I was also frustrated with Paradise Lost’s tendency to deliberately prevent you from fully exploring its surroundings. Some of the larger areas have two paths you can take, but going with one means definitely giving up the other and any possible exposure it can be accommodation. Towards the end of the story, you come across three locked doors, each containing potentially life-saving clues, but you only have the means to open two. Why do this? If the only purpose of your game is to tell a story, why intentionally isolate pieces of the player from it? If it’s purely a decision to encourage repeat games, then it’s not one with a lot of payoffs – I played a second time through the four-hour story of Paradise Lost, choosing different paths and EVE choice all along, and the only slightly altered result left me. to feel just as indifferent.It certainly didn’t help that the intermittent nature of Szymon and Ewa’s radio conversations meant that I never bought into their connection, which becomes the main focus of the story’s climax. With their sparse conversations not providing enough substance to grasp it all felt a bit forced, and their fate just didn’t feel as important to me as Paradise Lost seemed to expect.

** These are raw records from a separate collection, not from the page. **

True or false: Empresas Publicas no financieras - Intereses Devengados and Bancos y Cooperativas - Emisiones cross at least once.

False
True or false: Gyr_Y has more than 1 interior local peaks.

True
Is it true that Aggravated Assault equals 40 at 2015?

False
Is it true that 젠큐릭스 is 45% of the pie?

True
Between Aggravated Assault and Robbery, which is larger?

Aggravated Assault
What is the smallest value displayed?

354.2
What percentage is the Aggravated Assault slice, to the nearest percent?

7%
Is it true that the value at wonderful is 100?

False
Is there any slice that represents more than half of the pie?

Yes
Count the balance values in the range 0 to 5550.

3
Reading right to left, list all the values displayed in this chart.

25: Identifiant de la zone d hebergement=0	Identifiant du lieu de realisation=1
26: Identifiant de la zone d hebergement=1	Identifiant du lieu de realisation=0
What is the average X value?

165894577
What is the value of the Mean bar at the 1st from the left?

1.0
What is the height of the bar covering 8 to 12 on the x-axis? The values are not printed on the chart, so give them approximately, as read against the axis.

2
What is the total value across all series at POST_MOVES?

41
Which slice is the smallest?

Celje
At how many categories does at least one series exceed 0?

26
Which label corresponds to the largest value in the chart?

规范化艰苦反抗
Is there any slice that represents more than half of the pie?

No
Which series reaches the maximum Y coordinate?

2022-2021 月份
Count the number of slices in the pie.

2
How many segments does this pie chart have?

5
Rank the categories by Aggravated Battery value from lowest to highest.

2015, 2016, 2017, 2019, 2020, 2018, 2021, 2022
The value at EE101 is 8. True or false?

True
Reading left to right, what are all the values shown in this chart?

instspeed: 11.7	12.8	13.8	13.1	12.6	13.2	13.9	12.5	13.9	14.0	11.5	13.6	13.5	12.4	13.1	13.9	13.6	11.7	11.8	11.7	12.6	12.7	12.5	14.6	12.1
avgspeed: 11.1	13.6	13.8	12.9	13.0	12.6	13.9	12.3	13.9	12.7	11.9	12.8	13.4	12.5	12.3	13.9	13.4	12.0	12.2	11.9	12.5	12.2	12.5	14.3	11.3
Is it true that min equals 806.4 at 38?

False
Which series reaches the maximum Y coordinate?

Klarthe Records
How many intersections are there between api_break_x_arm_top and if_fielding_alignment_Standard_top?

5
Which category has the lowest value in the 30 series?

There were also some technical flaws present in the PC version that I played for the review. The lines of dialogue repeat often, and on a few occasions I have fallen through the map, forcing a restart of the checkpoint. Since I chose to play with a controller with the Y axis inverted for the look controls, I was disappointed to find that it also inverted my inputs when interacting with objects – meaning I I had to counterintuitively push the joystick forward to pull down on a lever or pull it back to push through a door. This is not how reverse camera controls should work.